Work required ▸ Set every line of the data down again exactly, and keep the pictures out.

- Opening Delimiter -

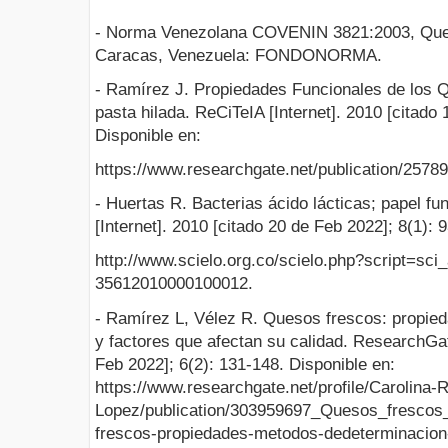
- Norma Venezolana COVENIN 3821:2003, Ques
Caracas, Venezuela: FONDONORMA.
- Ramírez J. Propiedades Funcionales de los 
pasta hilada. ReCiTeIA [Internet]. 2010 [citado
Disponible en:
https://www.researchgate.net/publication/25
- Huertas R. Bacterias ácido lácticas; papel fu
[Internet]. 2010 [citado 20 de Feb 2022]; 8(1): 
http://www.scielo.org.co/scielo.php?script=sci
35612010000100012.
- Ramírez L, Vélez R. Quesos frescos: propie
y factores que afectan su calidad. ResearchGate
Feb 2022]; 6(2): 131-148. Disponible en:
https://www.researchgate.net/profile/Carolina-
Lopez/publication/303959697_Quesos_frescos
frescos-propiedades-metodos-dedeterminacion-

- Closing Delimiter -

Exercise result ▸
- Norma Venezolana COVENIN 3821:2003, Ques
Caracas, Venezuela: FONDONORMA.
- Ramírez J. Propiedades Funcionales de los 
pasta hilada. ReCiTeIA [Internet]. 2010 [citado
Disponible en:
https://www.researchgate.net/publication/25
- Huertas R. Bacterias ácido lácticas; papel fu
[Internet]. 2010 [citado 20 de Feb 2022]; 8(1): 
http://www.scielo.org.co/scielo.php?script=sci
35612010000100012.
- Ramírez L, Vélez R. Quesos frescos: propie
y factores que afectan su calidad. ResearchGate
Feb 2022]; 6(2): 131-148. Disponible en:
https://www.researchgate.net/profile/Carolina-
Lopez/publication/303959697_Quesos_frescos
frescos-propiedades-metodos-dedeterminacion-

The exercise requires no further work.